A jornalista Carolina Pastl colabora com a colunista Gisele Loeblein, titular deste espaço.
Mesmo com "Ferraris" expostas na vitrine da 49ª Expointer, a aposta de muitas fabricantes neste ano está nos tratores compactos, voltados a pequenos e médios produtores. Estratégia tomada em meio a um mercado que ainda sente efeitos dos juros altos e do crédito mais restrito.
De janeiro a julho, a indústria brasileira de máquinas agrícolas registrou queda no faturamento de 22,4%, fechando em R$ 31,5 bilhões. Os dados foram divulgados pela Associação Brasileira da Indústria de Máquinas e Equipamentos (Abimaq), nesta terça-feira (1º). Para o ano, a entidade agora "espera" que a receita mantenha uma queda de 20%, com perspectiva de melhora a partir de agosto.
Para Carolina Rossato, vice-presidente do Sindicato das Indústrias de Máquinas e Implementos Agrícolas no Rio Grande do Sul (Simers), a procura por tratores menores também está relacionada a linhas com juros mais baixos, como o Programa Nacional de Fortalecimento da Agricultura Familiar (Pronaf):
— Juro alto é sempre fator recessivo no investimento. O agro precisa crescer e, para isso, precisamos de financiamento.
Presidente da Câmara de Máquinas Agrícolas da Abimaq, Pedro Estevão acrescenta:
— Temos que entender que a agricultura familiar de pequeno porte não está com problemas como a agricultura empresarial.

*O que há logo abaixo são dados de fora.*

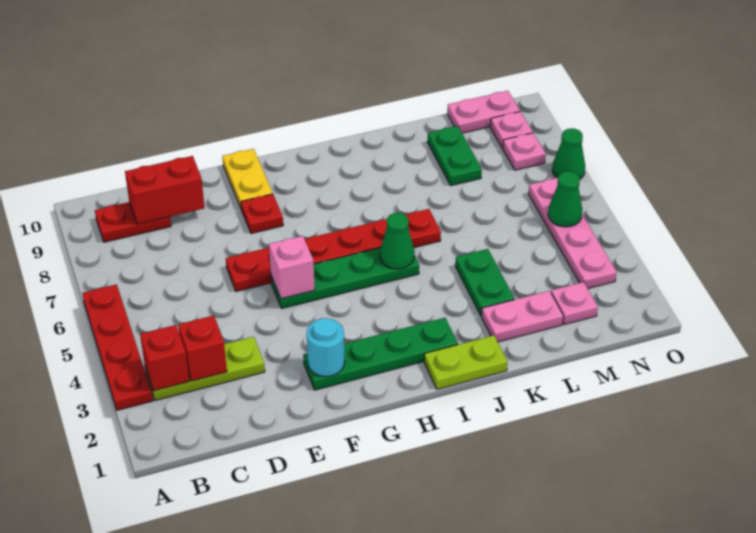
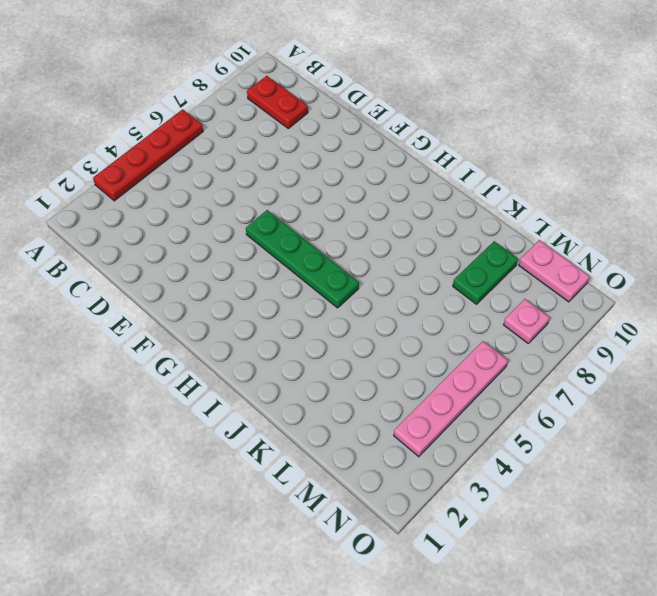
none -> lime 1x3 plate [145,337,265,401]
none -> red 1x6 plate [226,209,441,292]
none -> green 1x4 plate [303,318,458,390]

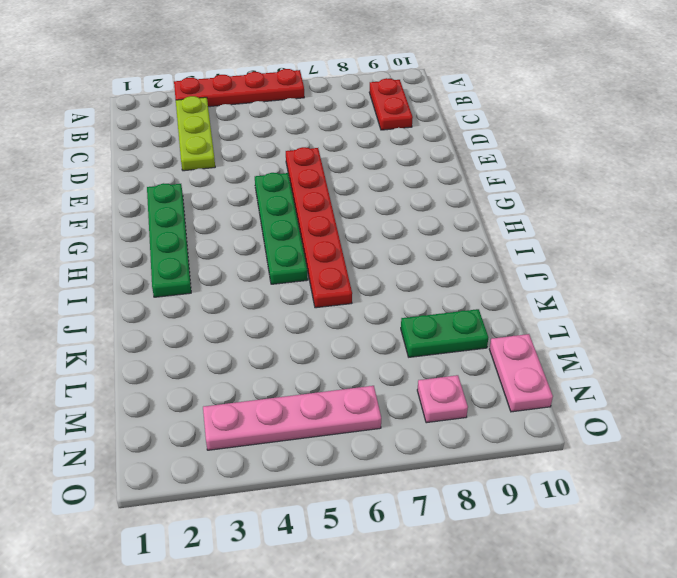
none -> red 1x1 plate [241,194,283,234]
none -> yellow 1x2 plate [222,149,273,210]
none -> lime 1x2 plate [424,335,508,389]

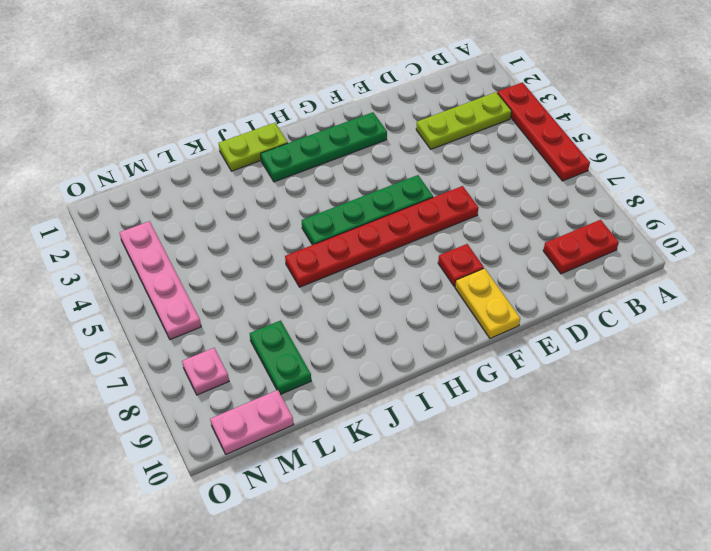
none -> pink 1x2 plate [482,291,563,342]
none -> green 1x2 plate [455,249,514,316]
none -> pink 1x1 plate [551,282,598,325]

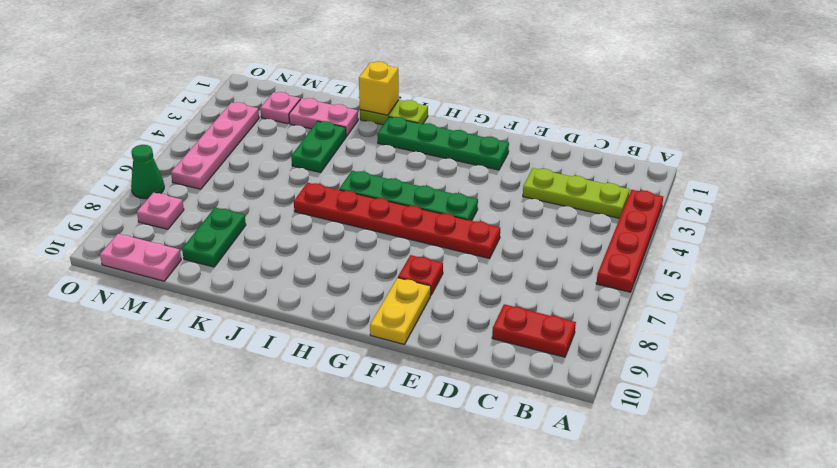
yellow 1x1 brick [359,62,399,115] -> none
none -> pink 1x1 plate [490,111,533,148]
none -> red 1x1 brick [140,325,189,391]
none -> red 1x1 brick [178,315,227,381]

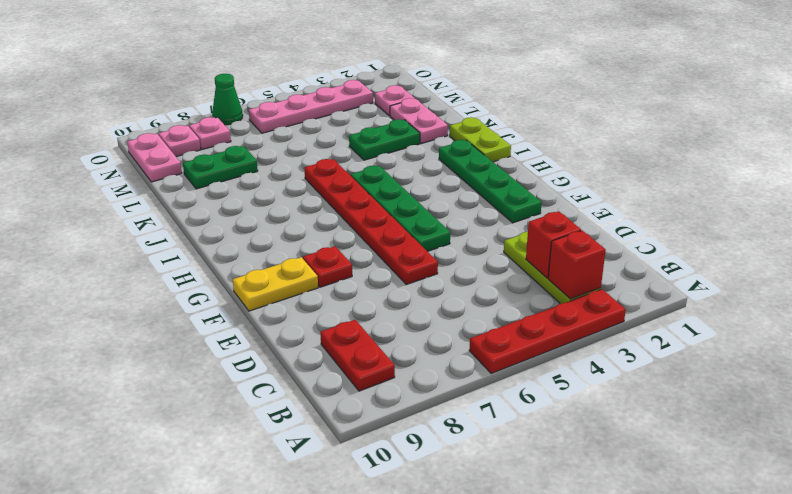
none -> red 1x2 brick [125,156,205,224]
none -> cyan 1x1 round brick [307,318,345,377]
none -> pink 1x1 brick [269,236,315,299]

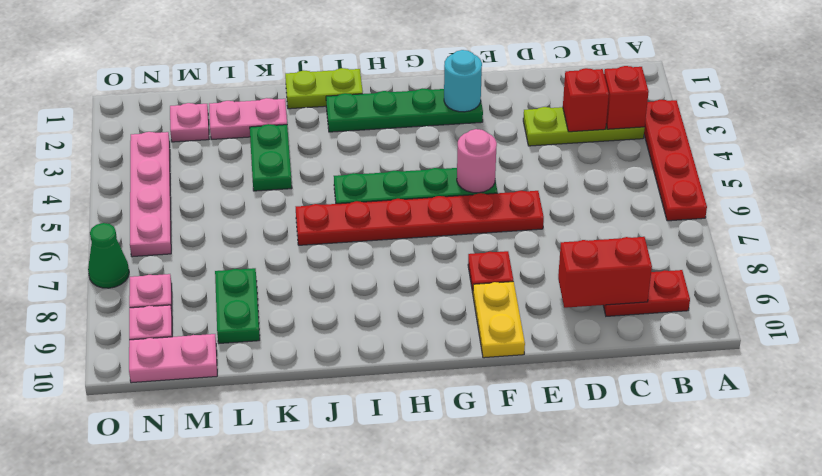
pink 1x1 round brick [457,129,497,193] -> pink 1x1 brick [269,236,315,299]
none -> green 1x1 cone [380,213,415,269]
none -> green 1x1 cone [548,172,582,227]

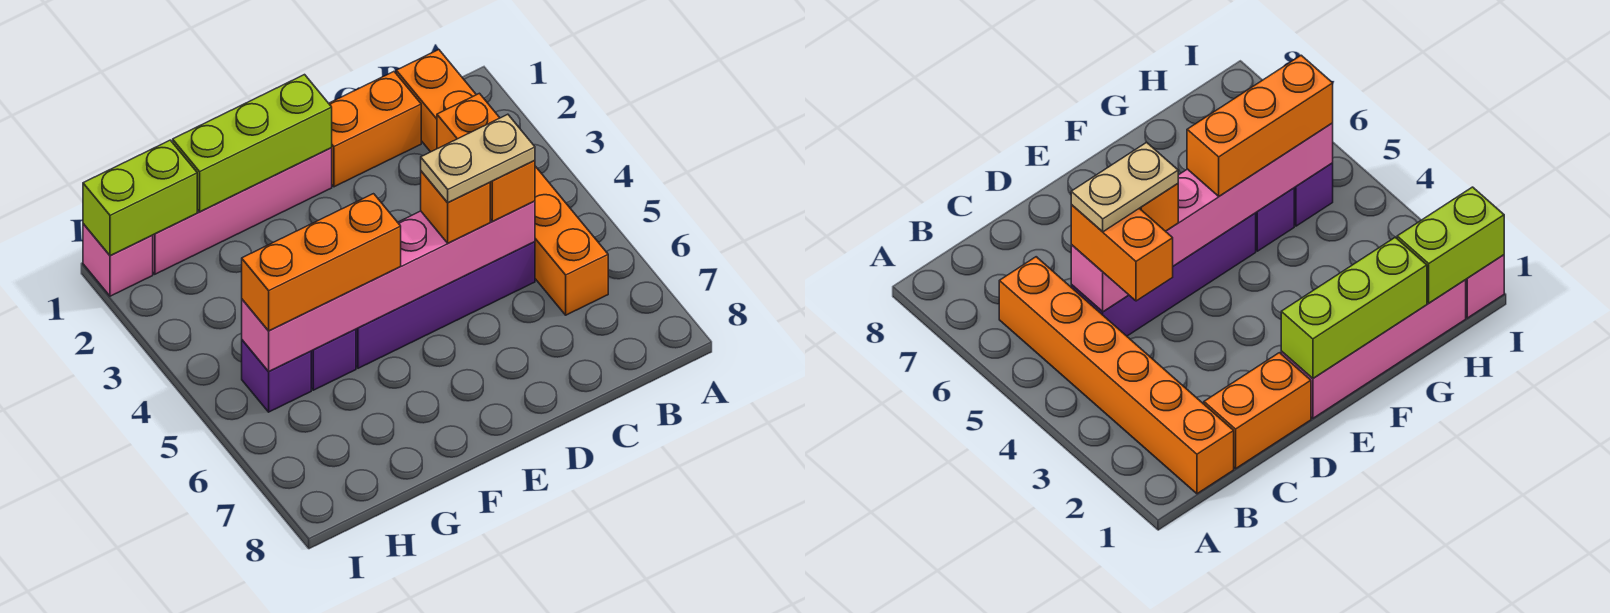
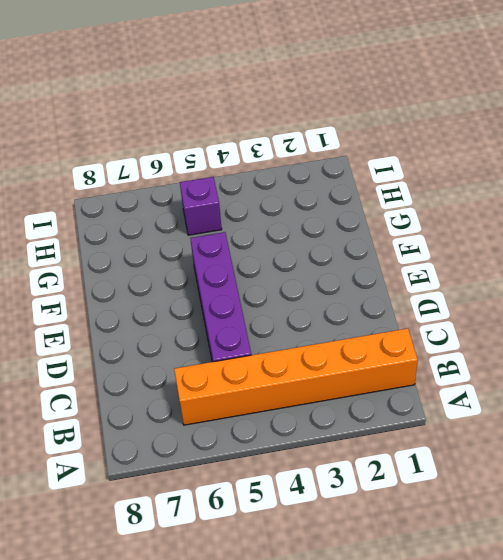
none -> orange 1x2 brick [329,72,421,187]
none -> pink 1x4 brick [152,148,332,274]
none -> purple 1x1 brick [311,329,356,390]

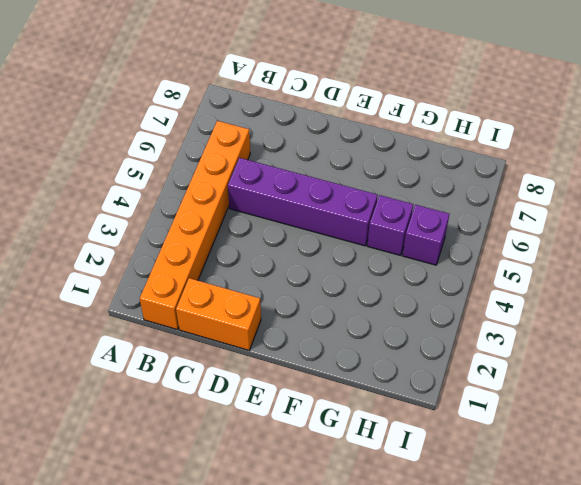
none -> pink 1x4 brick [152,148,332,274]
none -> pink 1x1 brick [83,224,153,296]
none -> pink 1x6 brick [242,201,535,371]

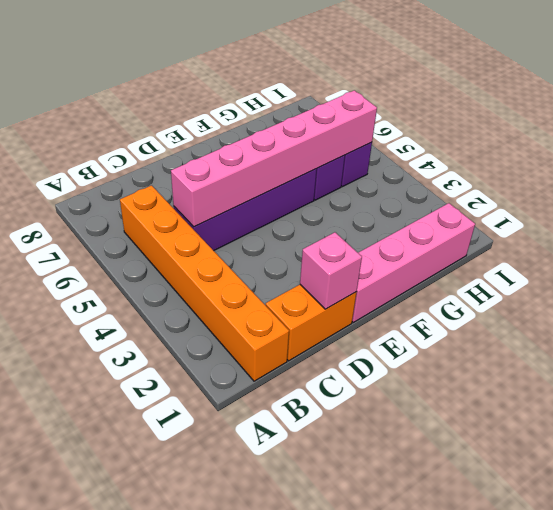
pink 1x1 brick [300,232,362,309] -> pink 1x1 brick moved to [83,224,153,296]
none -> lime 1x3 brick [173,75,332,212]
none -> lime 1x2 brick [83,140,197,256]
none -> orange 1x2 brick [437,93,535,221]

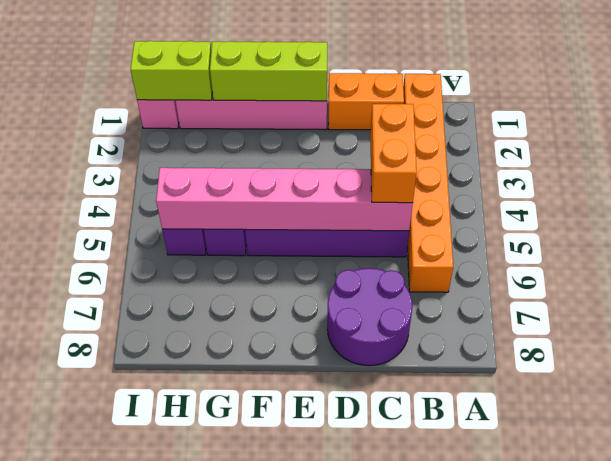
purple 2x2 round brick [327,268,412,366] -> none
none -> orange 1x1 brick [421,171,490,243]
none -> orange 1x3 brick [242,194,401,331]
none -> tan 1x2 plate [421,114,535,203]

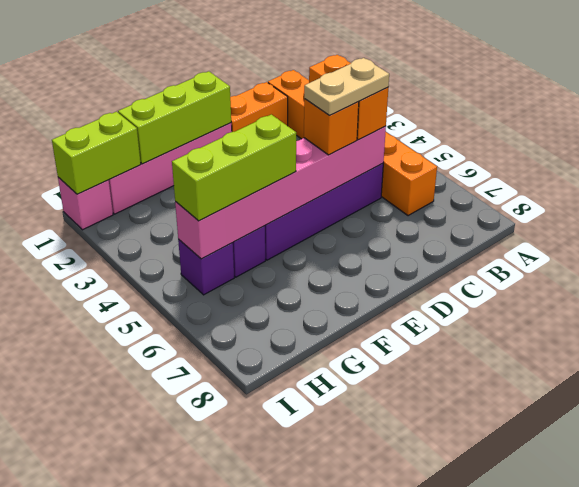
lime 1x3 brick [172,114,296,221] -> orange 1x3 brick [242,194,401,331]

Presidente executivo da Abimaq, José Velloso Dias Cardoso, no entanto, entende diferente:
— Não existe uma estratégia de máquinas pequenas. O que acontece é que o mercado está muito ruim, e as empresas estão economizando para ir às feiras. Aliás, aumentou muito a quantidade de estandes de máquinas chinesas, a maioria mostrando tecnologia para agricultura familiar.
A fabricante Massey Ferguson levou à Expointer o novo MF 2700, com modelos de 35 a 60 cavalos, direcionados justamente a esse público. A linha é indicada para atividades como horticultura, fruticultura, grãos e pecuária. Na avaliação de James Sales, gerente de vendas da Massey Ferguson, "o produtor segue bastante criterioso na tomada de decisão":
— Avaliando com atenção fluxo de caixa, rentabilidade e condições de investimento.
A John Deere também reforçou, nesta edição, essa faixa de mercado. Entre os destaques estão o 3041E, de 41 cavalos, e o 3036EN, de 36 cavalos, modelos pensados para propriedades e atividades que exigem máquinas menores e mais ágeis. Ainda assim, a marca mantém no estande equipamentos de grande porte, como a colheitadeira S7 600 e tratores da linha 8R.
De acordo com a gerente de Marketing Tático da John Deere para a América Latina, Estela Dias, foi intencional:
— A John Deere trouxe para a Expointer um portfólio que busca refletir a diversidade do agronegócio do Rio Grande do Sul.